Der Düsseldorfer Coach Friedhelm Funkel sagte: „Wir waren in der ersten Halbzeit die klar bessere Mannschaft, danach hat es Nürnberg aber besser gemacht. Sie haben zwei Tore gemacht, wir haben keins gemacht. Das war der Grund für die Niederlage.“

In dem mit Spannung erwarteten Topspiel konnte Funkel, der am Sonntag 64 Jahre alt wurde, wieder auf den zuletzt drei Spiele gesperrten Florian Neuhaus zurückgreifen, musste aber kurzfristig auf den erkrankten Julian Schauerte verzichten. Die Gastgeber übernahmen von Beginn an die Initiative, waren aggressiver in den Zweikämpfen, taten ich gegen die kompakte Nürnberger Deckung aber schwer. Die beste Chance vergab Benito Raman nach Doppelpass mit Rouwen Hennings (27.). Zuvor scheiterten Niko Gießelmann und Lukas Schmitz aus aussichtsreicher Position.
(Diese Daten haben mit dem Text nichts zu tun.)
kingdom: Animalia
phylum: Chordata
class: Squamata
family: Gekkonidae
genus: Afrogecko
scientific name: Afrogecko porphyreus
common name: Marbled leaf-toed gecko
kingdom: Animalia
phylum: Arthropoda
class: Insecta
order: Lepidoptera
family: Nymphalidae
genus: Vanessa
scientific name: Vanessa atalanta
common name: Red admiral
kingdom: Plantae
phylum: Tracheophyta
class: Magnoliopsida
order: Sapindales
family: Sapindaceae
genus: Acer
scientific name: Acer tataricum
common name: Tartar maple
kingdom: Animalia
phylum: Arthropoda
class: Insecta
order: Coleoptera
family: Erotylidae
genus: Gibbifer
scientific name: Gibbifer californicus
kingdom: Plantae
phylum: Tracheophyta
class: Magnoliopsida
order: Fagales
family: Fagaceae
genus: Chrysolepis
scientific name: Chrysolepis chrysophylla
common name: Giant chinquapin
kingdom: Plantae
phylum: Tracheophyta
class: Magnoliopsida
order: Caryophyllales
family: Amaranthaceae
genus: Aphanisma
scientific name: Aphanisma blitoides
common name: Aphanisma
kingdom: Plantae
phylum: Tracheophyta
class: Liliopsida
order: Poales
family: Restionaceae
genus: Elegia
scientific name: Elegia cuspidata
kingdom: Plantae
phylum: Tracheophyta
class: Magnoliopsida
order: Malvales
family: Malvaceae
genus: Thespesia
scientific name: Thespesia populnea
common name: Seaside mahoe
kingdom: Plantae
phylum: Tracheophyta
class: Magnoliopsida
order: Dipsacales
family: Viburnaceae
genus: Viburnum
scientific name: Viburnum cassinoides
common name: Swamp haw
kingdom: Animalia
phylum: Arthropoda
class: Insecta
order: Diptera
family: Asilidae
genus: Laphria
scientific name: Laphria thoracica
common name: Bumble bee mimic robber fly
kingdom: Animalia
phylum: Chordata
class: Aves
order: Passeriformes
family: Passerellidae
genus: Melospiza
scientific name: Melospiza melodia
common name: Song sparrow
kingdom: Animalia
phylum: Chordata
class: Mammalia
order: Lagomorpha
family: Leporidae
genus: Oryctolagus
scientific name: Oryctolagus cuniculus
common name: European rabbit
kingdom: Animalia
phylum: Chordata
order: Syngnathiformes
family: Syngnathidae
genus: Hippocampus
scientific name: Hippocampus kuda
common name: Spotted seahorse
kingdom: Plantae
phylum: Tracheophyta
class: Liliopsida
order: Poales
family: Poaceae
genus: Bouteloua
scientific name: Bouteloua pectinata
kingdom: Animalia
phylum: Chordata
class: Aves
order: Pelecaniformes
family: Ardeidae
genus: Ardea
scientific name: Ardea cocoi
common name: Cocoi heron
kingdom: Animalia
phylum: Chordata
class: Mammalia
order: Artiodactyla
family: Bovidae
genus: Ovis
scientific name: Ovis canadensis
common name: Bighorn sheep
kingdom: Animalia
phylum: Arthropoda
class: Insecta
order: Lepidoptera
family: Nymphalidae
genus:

Die mit der Siegerelf von Sandhausen angetreten Gäste agierten aus der sicheren Abwehr, konnten aber ihre sonst so gefährlichen Konter selten ansetzen. Die erste nennenswerte Tormöglichkeit hatten Werner und direkt danach Edgar Salli in der zweiten Halbzeit. Hanno Behrens traf in der 65. Minute nur den Außenpfosten. Die Nürnberger kamen besser ins Spiel und erzielen dann durch Werner die Führung. Zehn Minuten später erhöhte Margreitter per Kopf.

Die Düsseldorfer, die seit 18 Jahren kein Heimspiel gegen die Franken gewinnen konnten, hatten wie schon im vergangenen Heimspiel beim 1:3 gegen Dynamo Dresden nicht mehr viel zuzulegen und mussten die zweite Heimniederlage hinnehmen.